Required action: In the entries below, find the line containing "21: (626, 208, 7.38)" and the line containing "32: (629, 263, 6.65)". Copy those two lines and everything between them exactly, and only that.

Data listing:
------
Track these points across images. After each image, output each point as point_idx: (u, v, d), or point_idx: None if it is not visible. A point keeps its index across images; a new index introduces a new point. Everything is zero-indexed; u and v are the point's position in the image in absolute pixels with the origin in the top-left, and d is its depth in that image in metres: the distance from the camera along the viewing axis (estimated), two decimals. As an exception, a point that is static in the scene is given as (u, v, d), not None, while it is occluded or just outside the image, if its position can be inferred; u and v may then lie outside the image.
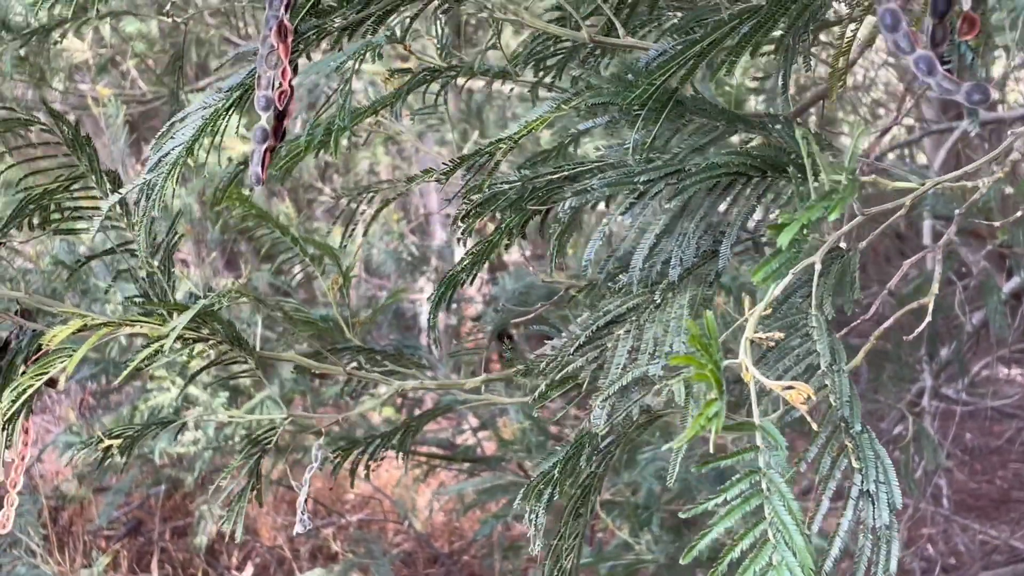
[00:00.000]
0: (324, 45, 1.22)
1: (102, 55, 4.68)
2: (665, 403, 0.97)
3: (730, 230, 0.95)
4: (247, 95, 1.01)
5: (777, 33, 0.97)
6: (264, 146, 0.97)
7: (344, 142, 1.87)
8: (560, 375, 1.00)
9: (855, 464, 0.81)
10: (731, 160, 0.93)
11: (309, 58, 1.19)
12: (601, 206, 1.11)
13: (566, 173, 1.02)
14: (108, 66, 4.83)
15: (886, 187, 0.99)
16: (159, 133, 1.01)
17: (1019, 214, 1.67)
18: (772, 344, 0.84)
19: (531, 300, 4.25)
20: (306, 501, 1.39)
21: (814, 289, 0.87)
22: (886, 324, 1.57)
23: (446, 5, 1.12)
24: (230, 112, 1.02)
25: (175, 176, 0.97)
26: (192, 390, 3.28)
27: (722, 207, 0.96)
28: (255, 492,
------
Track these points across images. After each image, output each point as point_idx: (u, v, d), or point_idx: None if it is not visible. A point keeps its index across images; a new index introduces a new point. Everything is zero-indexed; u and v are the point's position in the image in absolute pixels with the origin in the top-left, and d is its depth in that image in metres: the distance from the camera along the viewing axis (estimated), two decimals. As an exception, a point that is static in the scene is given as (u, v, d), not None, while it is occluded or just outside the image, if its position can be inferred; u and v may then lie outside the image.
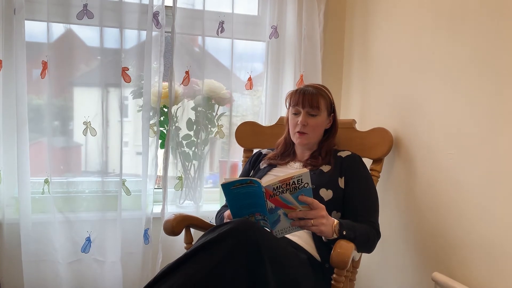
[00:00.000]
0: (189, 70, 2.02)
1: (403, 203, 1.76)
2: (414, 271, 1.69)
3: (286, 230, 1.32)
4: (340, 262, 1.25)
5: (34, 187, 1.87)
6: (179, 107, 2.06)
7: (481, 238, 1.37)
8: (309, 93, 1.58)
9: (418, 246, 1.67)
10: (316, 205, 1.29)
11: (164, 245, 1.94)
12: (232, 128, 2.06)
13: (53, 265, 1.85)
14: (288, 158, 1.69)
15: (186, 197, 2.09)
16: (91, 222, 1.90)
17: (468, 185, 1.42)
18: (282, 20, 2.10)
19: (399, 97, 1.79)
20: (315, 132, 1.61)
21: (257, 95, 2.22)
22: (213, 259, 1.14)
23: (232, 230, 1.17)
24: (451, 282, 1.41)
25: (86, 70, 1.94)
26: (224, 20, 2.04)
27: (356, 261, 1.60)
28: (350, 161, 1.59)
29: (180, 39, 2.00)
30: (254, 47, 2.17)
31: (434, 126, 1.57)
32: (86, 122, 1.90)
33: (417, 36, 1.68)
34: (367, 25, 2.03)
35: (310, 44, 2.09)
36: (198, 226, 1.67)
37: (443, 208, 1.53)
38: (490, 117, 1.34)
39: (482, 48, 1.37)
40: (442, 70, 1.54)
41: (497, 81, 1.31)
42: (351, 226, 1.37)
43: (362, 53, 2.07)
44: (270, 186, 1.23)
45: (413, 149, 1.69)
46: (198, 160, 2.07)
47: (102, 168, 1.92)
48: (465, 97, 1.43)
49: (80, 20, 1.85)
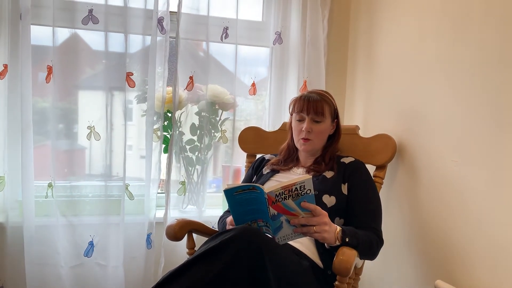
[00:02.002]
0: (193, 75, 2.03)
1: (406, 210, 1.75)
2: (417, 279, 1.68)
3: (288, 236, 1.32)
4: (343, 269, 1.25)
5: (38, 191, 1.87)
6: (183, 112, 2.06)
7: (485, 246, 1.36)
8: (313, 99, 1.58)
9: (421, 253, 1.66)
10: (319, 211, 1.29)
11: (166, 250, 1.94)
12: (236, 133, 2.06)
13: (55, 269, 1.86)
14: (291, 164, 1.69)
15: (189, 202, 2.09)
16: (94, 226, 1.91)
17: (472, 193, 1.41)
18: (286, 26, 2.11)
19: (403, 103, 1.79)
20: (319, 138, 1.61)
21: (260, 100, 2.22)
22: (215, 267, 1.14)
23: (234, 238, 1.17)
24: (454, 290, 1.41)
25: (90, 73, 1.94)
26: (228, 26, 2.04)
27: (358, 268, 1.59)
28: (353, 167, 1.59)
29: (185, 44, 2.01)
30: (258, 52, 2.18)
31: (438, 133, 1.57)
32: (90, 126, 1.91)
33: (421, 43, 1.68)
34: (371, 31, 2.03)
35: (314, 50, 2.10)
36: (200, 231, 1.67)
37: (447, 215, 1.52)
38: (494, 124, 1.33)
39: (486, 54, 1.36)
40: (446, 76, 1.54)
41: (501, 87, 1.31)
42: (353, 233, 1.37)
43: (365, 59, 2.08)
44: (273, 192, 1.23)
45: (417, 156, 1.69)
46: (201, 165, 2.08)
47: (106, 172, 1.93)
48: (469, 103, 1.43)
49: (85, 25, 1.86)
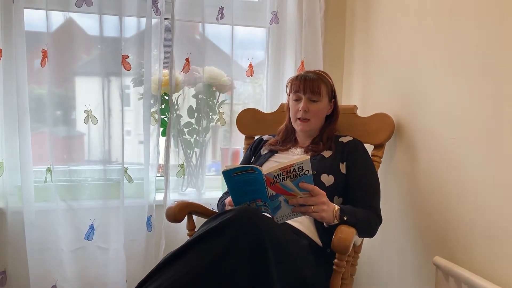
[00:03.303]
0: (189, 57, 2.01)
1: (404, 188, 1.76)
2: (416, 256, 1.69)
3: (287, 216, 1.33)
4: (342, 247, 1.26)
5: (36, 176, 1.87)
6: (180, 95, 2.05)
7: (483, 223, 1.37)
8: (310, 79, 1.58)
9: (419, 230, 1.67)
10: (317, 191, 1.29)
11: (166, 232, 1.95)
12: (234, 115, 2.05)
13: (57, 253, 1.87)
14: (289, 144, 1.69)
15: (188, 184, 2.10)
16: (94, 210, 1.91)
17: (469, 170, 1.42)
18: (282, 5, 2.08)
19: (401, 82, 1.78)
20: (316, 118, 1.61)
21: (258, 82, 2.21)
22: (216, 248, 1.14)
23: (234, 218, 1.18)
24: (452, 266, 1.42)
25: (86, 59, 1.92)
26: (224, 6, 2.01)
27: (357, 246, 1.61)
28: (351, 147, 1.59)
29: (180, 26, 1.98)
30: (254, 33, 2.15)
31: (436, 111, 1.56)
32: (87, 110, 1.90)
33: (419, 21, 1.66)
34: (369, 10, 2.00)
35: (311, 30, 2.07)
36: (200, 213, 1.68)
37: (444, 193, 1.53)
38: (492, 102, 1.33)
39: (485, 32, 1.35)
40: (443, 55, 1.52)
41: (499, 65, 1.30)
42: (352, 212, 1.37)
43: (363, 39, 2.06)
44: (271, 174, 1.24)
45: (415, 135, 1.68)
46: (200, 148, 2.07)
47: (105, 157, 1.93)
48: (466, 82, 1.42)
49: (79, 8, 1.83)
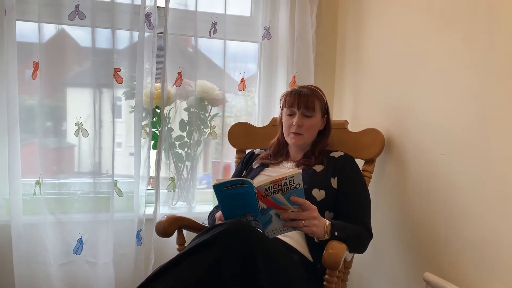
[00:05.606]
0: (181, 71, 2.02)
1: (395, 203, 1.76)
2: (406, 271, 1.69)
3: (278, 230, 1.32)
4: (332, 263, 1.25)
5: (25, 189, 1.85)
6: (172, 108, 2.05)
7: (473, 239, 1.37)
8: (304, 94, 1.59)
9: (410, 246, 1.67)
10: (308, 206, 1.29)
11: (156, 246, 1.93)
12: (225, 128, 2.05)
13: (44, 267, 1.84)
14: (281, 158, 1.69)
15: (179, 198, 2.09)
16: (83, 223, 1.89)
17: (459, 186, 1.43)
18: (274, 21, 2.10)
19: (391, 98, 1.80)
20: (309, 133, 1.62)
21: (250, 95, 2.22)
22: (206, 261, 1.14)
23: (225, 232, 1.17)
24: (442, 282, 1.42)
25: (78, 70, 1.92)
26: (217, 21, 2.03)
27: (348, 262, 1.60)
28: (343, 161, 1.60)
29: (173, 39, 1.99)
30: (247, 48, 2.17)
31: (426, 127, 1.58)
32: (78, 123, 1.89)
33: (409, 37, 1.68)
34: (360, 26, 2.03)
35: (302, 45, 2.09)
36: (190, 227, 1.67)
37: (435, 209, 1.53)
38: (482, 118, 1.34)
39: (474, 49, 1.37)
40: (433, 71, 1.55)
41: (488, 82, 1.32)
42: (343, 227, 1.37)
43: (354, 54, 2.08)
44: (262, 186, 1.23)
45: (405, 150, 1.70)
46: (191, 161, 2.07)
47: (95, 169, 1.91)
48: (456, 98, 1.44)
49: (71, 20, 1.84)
------
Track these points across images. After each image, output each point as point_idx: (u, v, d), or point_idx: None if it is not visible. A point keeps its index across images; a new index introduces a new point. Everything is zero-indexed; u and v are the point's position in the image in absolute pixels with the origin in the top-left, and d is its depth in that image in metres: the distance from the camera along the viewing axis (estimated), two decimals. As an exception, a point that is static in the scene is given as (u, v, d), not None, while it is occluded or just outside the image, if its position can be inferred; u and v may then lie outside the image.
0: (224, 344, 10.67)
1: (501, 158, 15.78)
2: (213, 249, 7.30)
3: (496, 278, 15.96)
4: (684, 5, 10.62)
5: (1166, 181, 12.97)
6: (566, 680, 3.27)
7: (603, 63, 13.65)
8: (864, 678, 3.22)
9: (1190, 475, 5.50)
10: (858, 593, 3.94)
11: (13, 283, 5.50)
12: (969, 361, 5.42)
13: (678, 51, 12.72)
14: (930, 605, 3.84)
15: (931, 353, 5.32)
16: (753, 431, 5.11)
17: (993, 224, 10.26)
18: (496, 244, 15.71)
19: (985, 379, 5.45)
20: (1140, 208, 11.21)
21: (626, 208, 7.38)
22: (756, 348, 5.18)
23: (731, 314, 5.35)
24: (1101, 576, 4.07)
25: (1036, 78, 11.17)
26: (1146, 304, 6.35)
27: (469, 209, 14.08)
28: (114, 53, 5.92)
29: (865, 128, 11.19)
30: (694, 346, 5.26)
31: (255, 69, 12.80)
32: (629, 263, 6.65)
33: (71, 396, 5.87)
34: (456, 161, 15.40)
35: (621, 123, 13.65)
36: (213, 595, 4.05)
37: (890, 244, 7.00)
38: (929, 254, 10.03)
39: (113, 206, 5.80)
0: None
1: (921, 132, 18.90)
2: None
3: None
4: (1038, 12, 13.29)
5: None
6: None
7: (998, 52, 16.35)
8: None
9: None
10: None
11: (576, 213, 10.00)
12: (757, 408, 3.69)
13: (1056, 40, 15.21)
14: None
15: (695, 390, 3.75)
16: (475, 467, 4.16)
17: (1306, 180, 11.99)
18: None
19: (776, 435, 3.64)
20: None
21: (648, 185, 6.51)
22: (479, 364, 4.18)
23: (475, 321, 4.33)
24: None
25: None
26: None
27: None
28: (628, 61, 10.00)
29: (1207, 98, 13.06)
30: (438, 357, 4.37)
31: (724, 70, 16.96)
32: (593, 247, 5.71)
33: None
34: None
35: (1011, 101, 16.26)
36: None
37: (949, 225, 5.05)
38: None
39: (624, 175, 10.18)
------
Final answer:
21: (626, 208, 7.38)
22: (756, 348, 5.18)
23: (731, 314, 5.35)
24: (1101, 576, 4.07)
25: (1036, 78, 11.17)
26: (1146, 304, 6.35)
27: (469, 209, 14.08)
28: (114, 53, 5.92)
29: (865, 128, 11.19)
30: (694, 346, 5.26)
31: (255, 69, 12.80)
32: (629, 263, 6.65)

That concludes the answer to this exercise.